Skład to rzecz, która dla każdego właściciela zwierzątek jest czymś bardzo ważnym przy wyborze jedzenia dla milusińskich. Jak pewnie można się domyślić, zioła Herbal Pets skład mają bardzo dobry, jak na suszone zioła przystało. Jest on naprawdę całkiem bogaty i miałam wcześniej taką myśl, czy nie będzie to takie samo jak np. zioła podstawowe, tylko że by się wielkością różniło. Jednak nie jest to samo, Świnkoziółka mają równie bogaty skład, ale inny jednak. Cieszę się, że znalazły się takie cuda jak hibiskus i jeżówka, bomby witaminowe dosłownie. Inne również mają mnóstwo cudownych witamin potrzebnych, ale jeżówka przykładowo bardzo dobrze wpływa na odporność, więc warto podawać, żeby ją wzmocnić, jednak pamiętajcie, że nic nie zastąpi wizyty u weta gdy coś się dzieje. Świetnie, że w składzie są również wszelakie gałązki, może moi panowie zaczną w końcu jeść, bo narazie to tylko gałązkami brzozy nie gardzą jak im zerwę.

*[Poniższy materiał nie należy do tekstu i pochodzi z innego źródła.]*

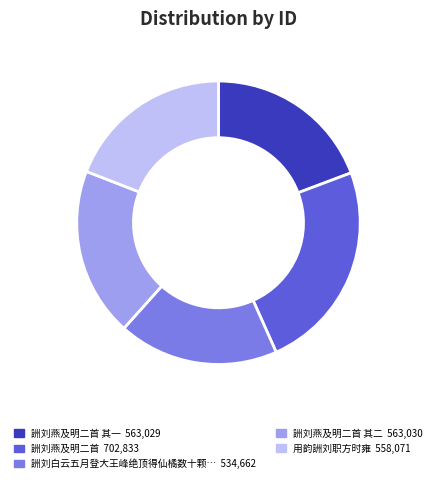

Is there a majority slice in this chart?

No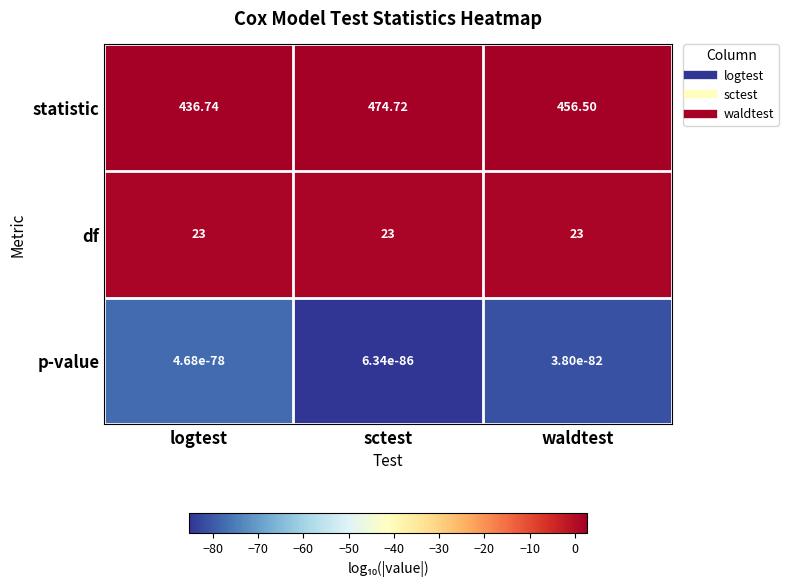

Which label corresponds to the largest value in the chart?

sctest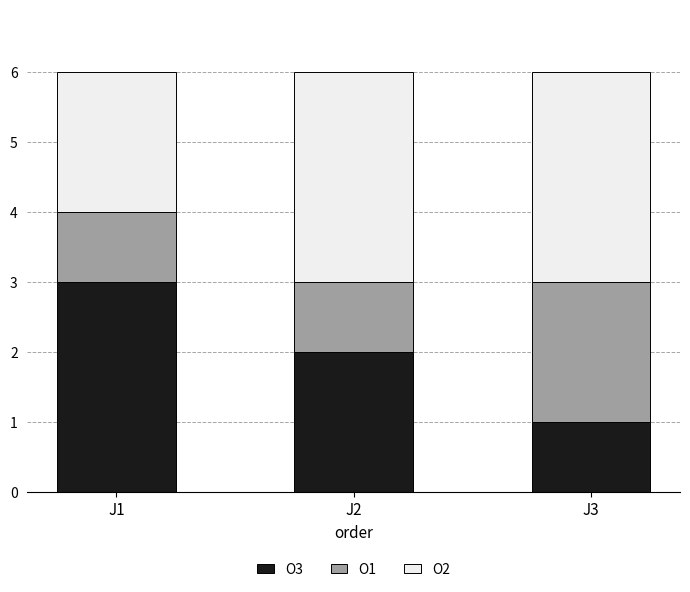

At which label does O3 reach its minimum?

J3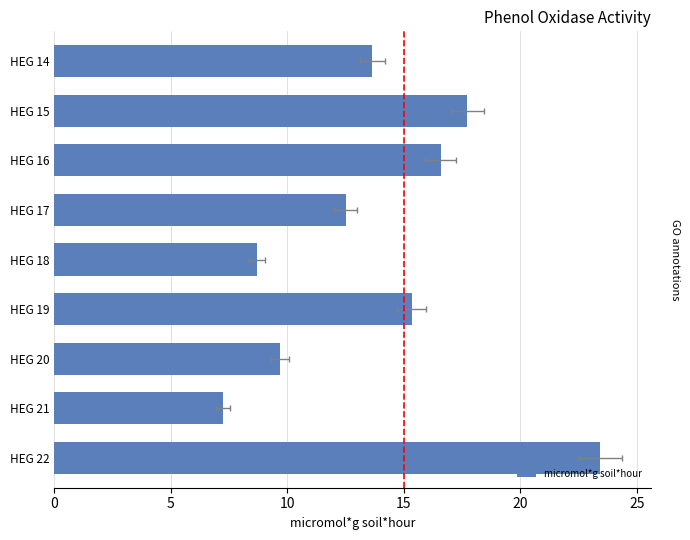

True or false: the data shows 42.1 at HEG 22.

False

Skład: babka lancetowata, liść lipy, kłącze perzu, jeżówka, kwiat lipy, ziele mniszka lekarskiego, ziele ślazu,  liść brzozy, nagietek, topinambur ziele, mięta, melisa, gałązki drzew liściastych (jabłoń, brzoza, wierzba, leszczyna), liść jagody, pokrzywa, hibiskus, karczoch, płatki słonecznika, kwiat dzikiej róży, krwawnik, kwiat kocanki piaskowej, kwiat dzikiej malwy, kora wierzby, kora brzozy, owoc aronii, owoc głogu, tarnina.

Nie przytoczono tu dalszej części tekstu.